Id., 86 S.W.2d at 757. On rehearing Judge Lattimore found “manifest” that the jury has the same opportunity as the district attorney “to inspect the faces of appellant and the prosecuting witness;” therefore:
“[T]hat fact must show that the remarks of the state’s attorney expressing his opinion as to the difference between the appearances of the two men could neither add to nor take from knowledge possessed by every member of the jury as to the appearance of said individuals.”
Id., at 757.
Thus given conditions presented Langley allowed a prosecutor to express to a jury his own “impression” or “opinion” of contrasting character reflected in faces of opposing witnesses.3 That is not, I submit, the same exercise as “alluding to testimonial demeanor,” which the Court says may be done in final argument on guilt. P. 737. Merely to allude to objective testimonial demeanor that jurors could themselves observe is plainly more benign than to characterize demeanor according to a partisan impression or opinion. The Court finds as much when it comes to evaluate the critical characterization at issue here as reasonable deduction from the evidence, holding that it is not. Pp. 736-737. If such a comment is not a reasonable deduction, it cannot be an “allusion to testimonial demean- or” and should not be allowed in the first place.4
*740With those observations, I join the opinion of the Court.

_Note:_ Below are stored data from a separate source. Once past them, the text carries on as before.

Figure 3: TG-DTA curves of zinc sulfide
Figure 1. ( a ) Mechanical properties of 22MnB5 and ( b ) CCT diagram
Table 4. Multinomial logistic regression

. Emphasis in original opinion by Judge Campbell at page 736. All other emphasis is mine throughout unless otherwise indicated.

. Emphasis in original opinion by Judge Campbell, page 736.

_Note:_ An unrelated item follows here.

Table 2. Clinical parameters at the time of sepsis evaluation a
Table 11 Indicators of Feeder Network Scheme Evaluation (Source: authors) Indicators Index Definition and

. Langley was first interpreted by the Court in Reynolds v. State, 505 S.W.2d 265 (Tex.Cr.App.1974), viz:
"Such statements may be said to be in the nature of observations requiring no expertise, and therefore incapable of adding to or subtracting from the knowledge of the jurors who had likewise viewed the witnesses.”

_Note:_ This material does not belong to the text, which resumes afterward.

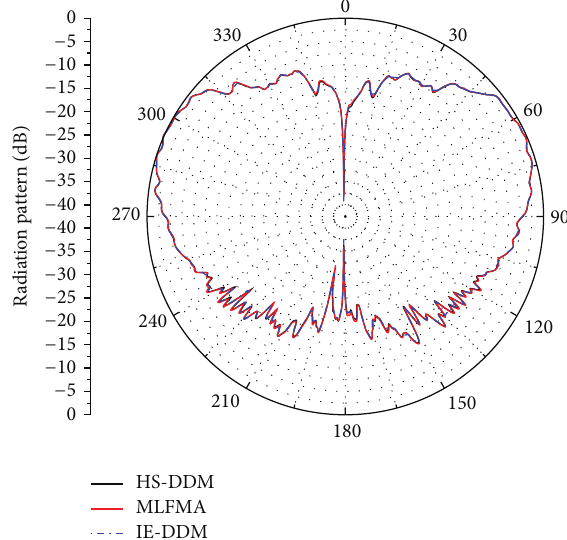
Figure 11: The normalized radiation pattern of the monopole antenna on helicopter at 1.0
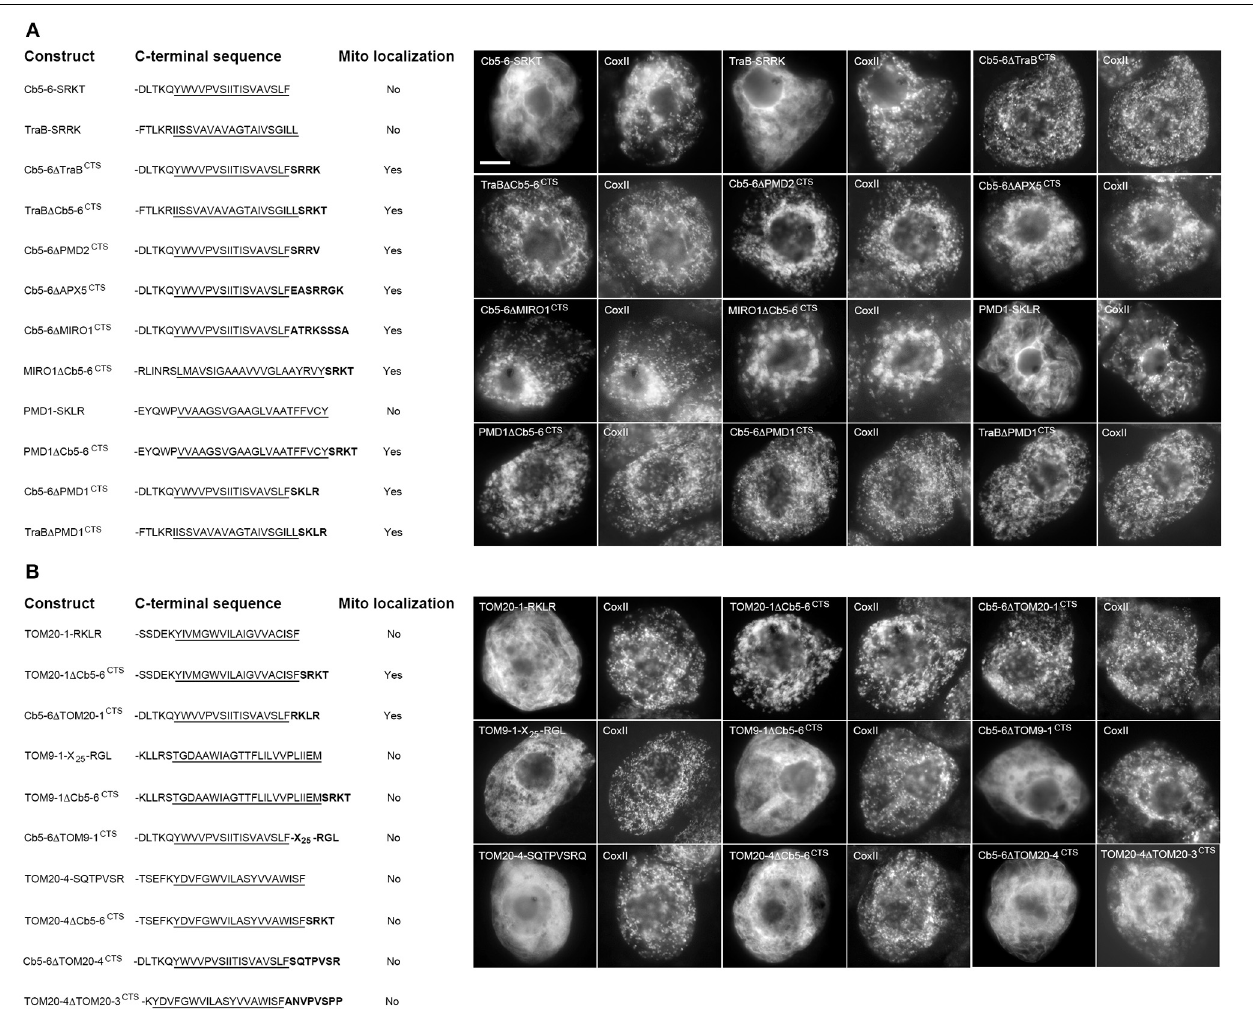
FIGURE 4 | Localization of various CTS mutants and hybrid versions of selected mitochondrial-TA proteins in BY-2 cells. Shown on the left in both (A) and (B) are schematic illustrations of various CTS mutant (truncated) or hybrid versions of selected dibasic-motif-containing TA proteins (A) and/or TOM-TA proteins (B) and their corresponding localization (or lack thereof) to mitochondria in transformed BY-2 cells. The names of the mutant and hybrid constructs represent either the specific amino acids in the CTS that were deleted from the protein or replaced with the CTS from another protein. All constructs possess an N-terminal-appended Myc-epitope tag. Shown for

Id., at 267. Thus the Court approved a comment by defense counsel that his client "was shaking on the stand and appeared afraid;” but it found reversible error in a rejoinder statement by the prosecutor that accused was “coming down from an addictive drug,” because there was no evidence that he had such an “appearance” and the Court was unable to say that kind of condition "is of such common occurrence that its recognition requires no expertise." Ibid.
See also Jordan v. State, 646 S.W.2d 946, 948 (Tex.Cr.App.1983) (usually permissible for attorneys to comment on impressions made upon them where the jury has equal opportunity to make same observation) and Dupnik v. State, 654 S.W.2d 780, 788 (Tex.App.—Corpus Christi 1983) PDR refused (Langley permits prosecutor to direct jury to look at contemporaneous courtroom demeanor of accused: "just the way he glares at me_ Sits there and smirks.").

. Like Judge Teague, I am puzzled by the further treatment of Langley, viz:
"To the extent that Langley, supra, supports the conclusion that a reasonable inference of guilt may be drawn from neutral, orderly courtroom demeanor, it is overruled.”
P. 737. In that it implicates testimonial appearances only, Langley supports the conclusion that an attorney for a party may convey to a jury his own impression or opinion of good or bad char*740acter traits reflected in the face of a testifying witness, it and its progeny should be overruled.